Garry Battle

Profile
- Position: Guard

Personal information
- Born: September 17, 1985 (age 40) Fayetteville, North Carolina, U.S.
- Listed height: 6 ft 2 in (1.88 m)
- Listed weight: 310 lb (141 kg)

Career information
- High school: South View (Hope Mills, North Carolina)
- College: Fayetteville State
- NFL draft: 2008: undrafted

Career history
- Fayetteville Guard (2008–2009); Dallas Vigilantes (2010); Tulsa Talons (2010);

Awards and highlights
- First-team Division II All-CIAA (2007);
- Stats at ArenaFan.com

= Garry Battle =

American football player (born 1985)

Garry Battle (born September 17, 1985) is a former professional Arena football offensive and defensive lineman.

==Early life==
Battle attended South View High School in Hope Mills, North Carolina. Where he lettered in basketball and football for two years. In his senior football season he was named to the All-Conference (4AA Two-Rivers) first team.

==College career==
In 2003 Battle began his college career at Fayetteville State University in Fayetteville, North Carolina. Battle played several positions including Offensive Lineman, Defensive Lineman, and Tight End.

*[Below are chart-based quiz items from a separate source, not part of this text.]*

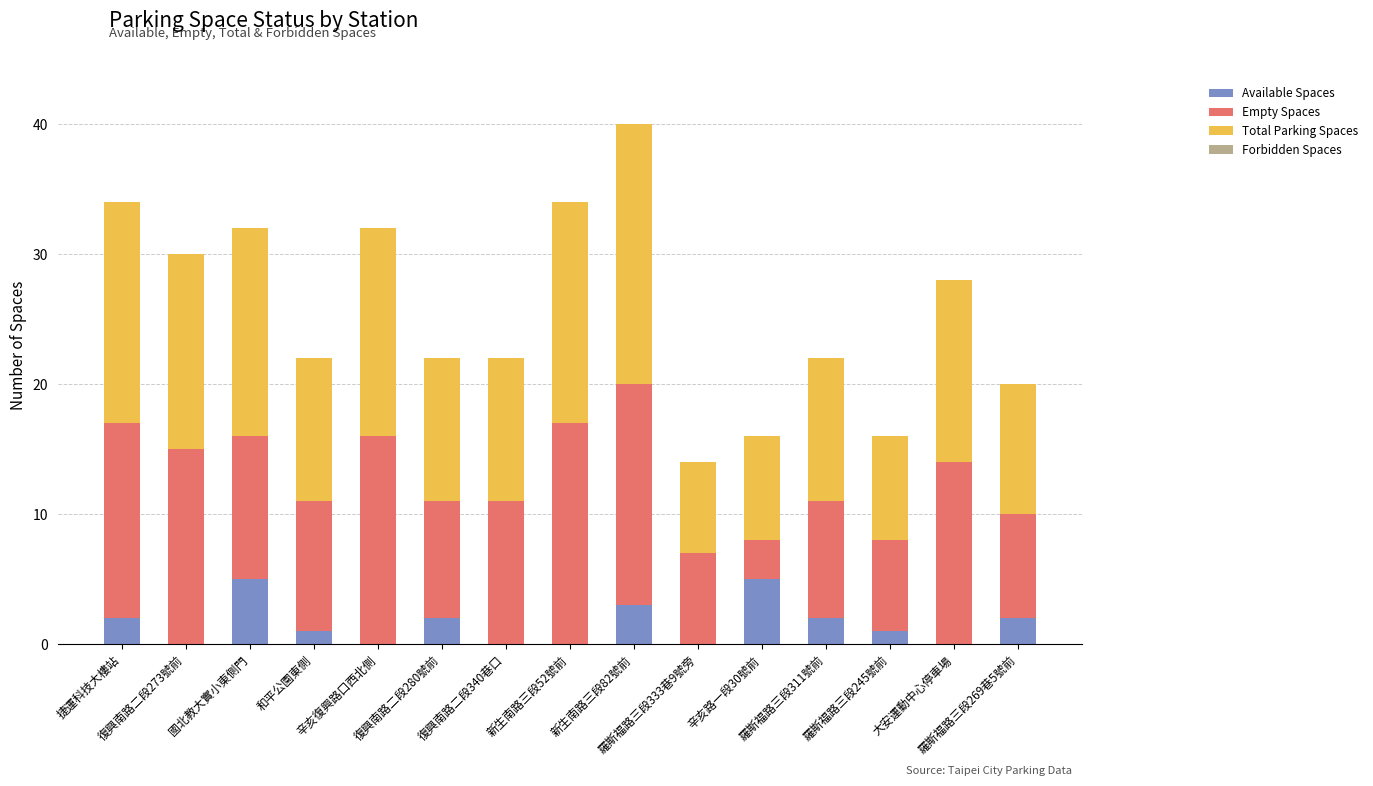

What is the maximum value for Available Spaces?

5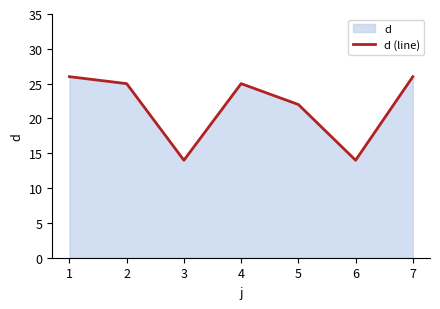

How many distinct data groups are displayed?

1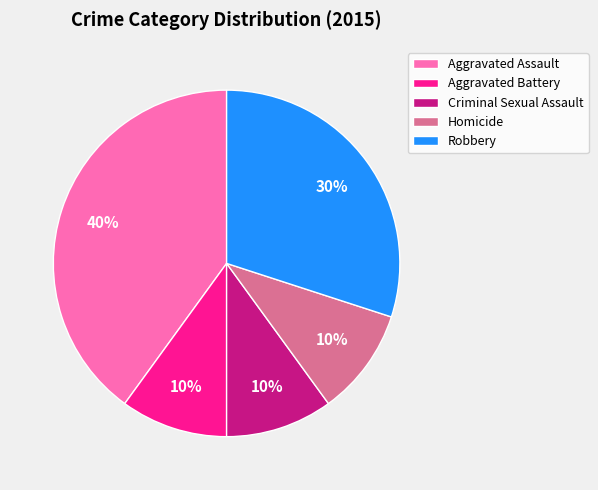

What percentage is the Homicide slice, to the nearest percent?

10%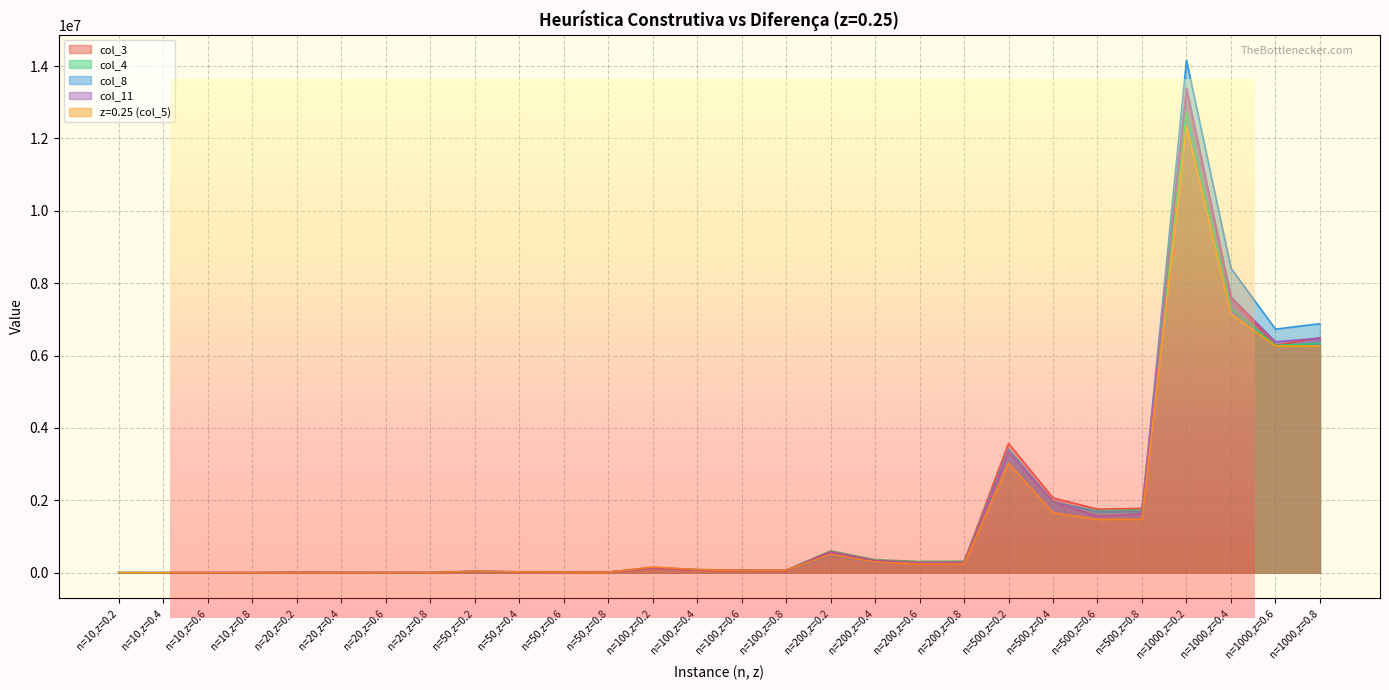

How many interior local peaks does the col_8 series have?

6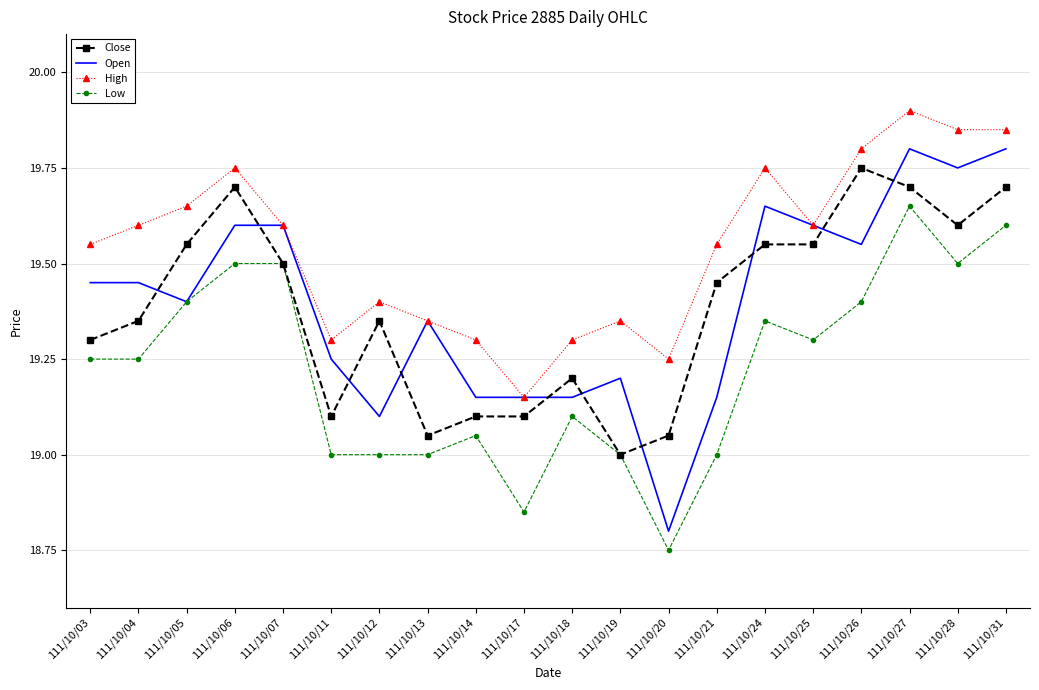

At which category is the sum across all series the highest?

111/10/27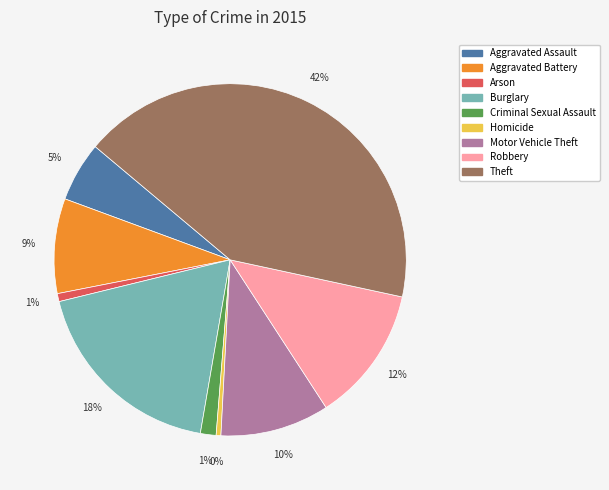

Is the sum of Robbery and Burglary greater than half?

No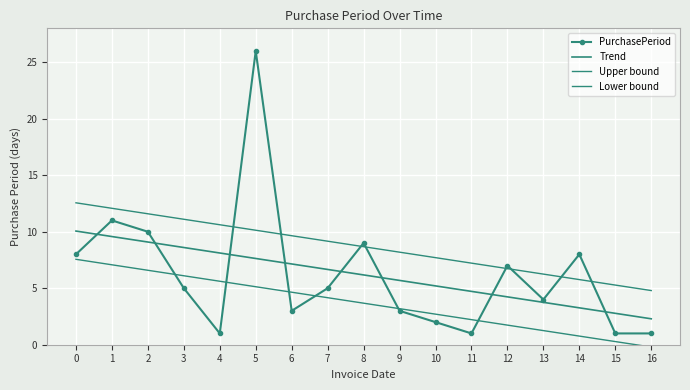

Reading left to right, what are all the values shown in this chart?

PurchasePeriod: 8.0	11.0	10.0	5.0	1.0	26.0	3.0	5.0	9.0	3.0	2.0	1.0	7.0	4.0	8.0	1.0	1.0
Trend: 10.1	9.6	9.1	8.6	8.1	7.6	7.1	6.7	6.2	5.7	5.2	4.7	4.2	3.8	3.3	2.8	2.3
Upper bound: 12.6	12.1	11.6	11.1	10.6	10.1	9.6	9.2	8.7	8.2	7.7	7.2	6.7	6.3	5.8	5.3	4.8
Lower bound: 7.6	7.1	6.6	6.1	5.6	5.1	4.6	4.2	3.7	3.2	2.7	2.2	1.7	1.3	0.8	0.3	-0.2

In his 2006 season he was named pre-season All-American. During his 2007 season he received All-Conference honors (CIAA) and the prestigious Honor as a HBCU All-American. Battle served as captain for the 2007 season. Battle also participated in the All-American Heritage Bowl in Southern California, which hosted the nation's top HBCU senior football players. Battle graduated in 2008 with a bachelor's degree in criminal justice.

==Professional career==

===Fayetteville Guard===
Battle played two seasons for the Fayetteville Guard of the American Indoor Football Association (AIFA) in Fayetteville, North Carolina. He played on the Offensive Line.

===Dallas Vigilantes===
On February 5, 2010, Battle signed with the Dallas Vigilantes of the Arena Football League (AFL). He played on the Offensive and Defensive Line. He was placed on reassignment on June 4, 2010.

===Tulsa Talons===
Battle is currently assigned to the Tulsa Talons of the Arena Football League.